Bring It On!: Equal Pay Strikes Looms

By Richie Venton, SSP Workplace Organiser

“Bring it on!”

That’s the most common expression of women battling for equal pay justice, in the wake of an absolutely astonishing majority vote for strike action.

Members of the GMB in Glasgow City Council areas like home care, catering and cleaning voted by a sweeping 97.8% YES to strike action, as did 96% of UNISON members in their simultaneous ballots.

Although smaller sectors of the workforce, like Glasgow Life, voted 81% in favour of strike action for pay justice, they just narrowly missed the outrageous 50% threshold – imposed by the Tories as a high hurdle to make legal industrial action well nigh impossible. The same Tories who seized power on the basis of just 29% of the UK electorate and a derisory 19% of registered voters in Scotland, imposed anti-democratic, anti-union laws that prevent an 81% majority of voters having their decision count, because 50% of all potential voters didn’t vote. This makes the result in the main groups of council workers all the more remarkable; smashing through the Tory barriers, with almost literally nobody voting against strike action.

Broken Promises

This fight for equality has dragged on since at least 2007. For over a decade, the ruling Labour council consciously, brutally denied thousands of women workers equal pay, despite the High Court ruling their pay and grading system ‘unfit for purpose’.

Then in 2017, the SNP swept to office in Glasgow on a manifesto highlighting their promise to rapidly implement pay equality, for women robbed of at least £3-an-hour, year after year.

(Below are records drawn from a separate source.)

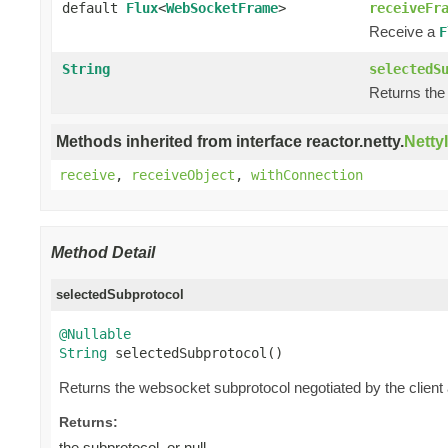
default
Flux
<
WebSocketFrame
>
receiveFr
Receive a
F
String
selectedS
Returns the
Methods inherited from interface reactor.netty.
Netty
receive
,
receiveObject
,
withConnection
Method Detail
selectedSubprotocol
@Nullable
String
 selectedSubprotocol()
Returns the websocket subprotocol negotiated by the client
Returns:
the subprotocol, or null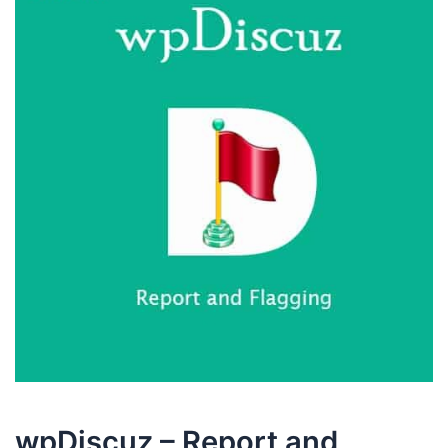
wpDiscuz – Report and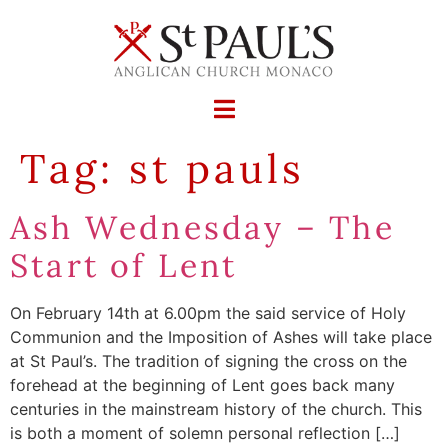
Tag:
st pauls
Ash Wednesday – The
Start of Lent
On February 14th at 6.00pm the said service of Holy
Communion and the Imposition of Ashes will take place
at St Paul’s. The tradition of signing the cross on the
forehead at the beginning of Lent goes back many
centuries in the mainstream history of the church. This
is both a moment of solemn personal reflection […]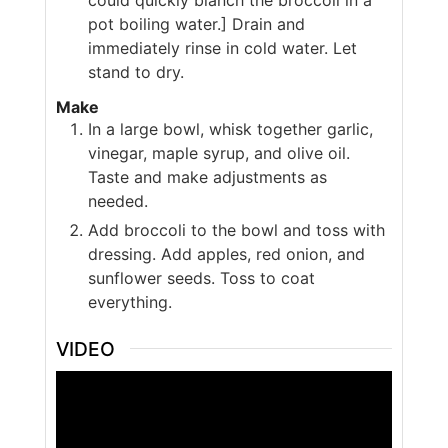
pot boiling water.] Drain and
immediately rinse in cold water. Let
stand to dry.
Make
In a large bowl, whisk together garlic,
vinegar, maple syrup, and olive oil.
Taste and make adjustments as
needed.
Add broccoli to the bowl and toss with
dressing. Add apples, red onion, and
sunflower seeds. Toss to coat
everything.
VIDEO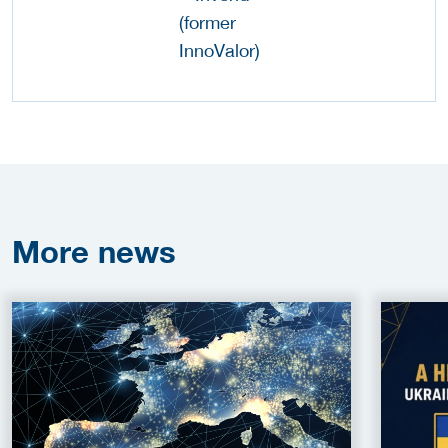
More
news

Contrary to their election pledge, the SNP dragged their feet, until the biggest equal pay strike in UK history was staged by 8,000 workers in October 2018. This dramatic, powerful action forced the council into a deal that issued thousands of workers with interim payments to compensate for the unequal pay they’d suffered up to 2018, with promises of a complete overhaul of the council pay and grading system by April 2021, through a Job Evaluation exercise designed to achieve equal pay, going forward.

SNP Divide and Rule

That deadline has been and gone. For four years these (overwhelmingly women) workers have been robbed of wages, every hour of every day since 2018. Worse still, the SNP council has stooped to divide-and-rule tactics by trying to exclude thousands of previously included workers from any future interim payments, and delayed the deadline for Job Evaluation until April 2024 – which most of the workforce think is an utterly unrealistic timescale, leading to their demand for immediate, further interim payments for the long hard years they’ve worked since 2018.

In the face of mounting workers’ anger and impatience at their antics, and the ballots for strike action to force them to cough up, the SNP council has begun to beat a retreat, anxious to avoid strikes in the run-up to the May Council elections – but in a fashion once again designed to divide-and-conquer the workforce.

They’ve just this week conceded that they’ll issue interim payments to ‘new claimants’ – workers always entitled to such payments, who for various reasons hadn’t lodged claims in the past, often because they mistakenly thought they’d automatically get pay-outs alongside those referred to as ‘historic claimants’. But not a word so far about compensation to the latter, for the years of pay inequality since 2018.

A mighty battle looms, with a workforce furious and determined to win pay justice, as demonstrated by the landslide votes for strike action. The SNP council face the choice: pay up now, or face thousands of council workers on strike, picketing and demonstrating as the incumbent SNP councillors plead for votes to retain their seats!

Scottish Labour Hypocrisy

Whilst workers undoubtedly welcome support from anyone in their struggle, it’s a bit rich, to put it very politely, for most Scottish Labour politicians to claim to side with them, after Labour’s appalling record in office, prior to 2017. They were kicked out by the people of Glasgow that year in no small measure due to their vicious refusal to grant equal pay, which they even used Court action to try and block.

Solidarity of the SSP

The Scottish Socialist Party has a proud, clean record of standing up for equal pay, before, during and since the 2018 strikes. We have actively given our solidarity in the current battle for pay justice. The SSP as a whole, and all SSP candidates in May’s elections, are determined to build solidarity with these women workers in our own trade unions and communities. And we say that if the council lacks the funds to compensate workers for decades of wage robbery, they should get up on their hind legs, alongside the unions, and demand the funds off the Scottish government to end this scandalous theft of workers’ just entitlements.

Nor should they get away with begrudgingly granting interim payments at the expense of cuts to jobs or other services.

The SSP, in common with council workers’ unions, calls for a No Cuts Budget in defiance of the Tory cuts, meekly passed down by the Holyrood government. And we advocate a massive campaign by trade unionists and communities to win back some of the stolen £millions off central government, to defend all services, meet the current council workers’ pay claim for £3,000 across the board, underpinned by a £12-an-hour minimum wage for all council workers – with immediate equal pay for women.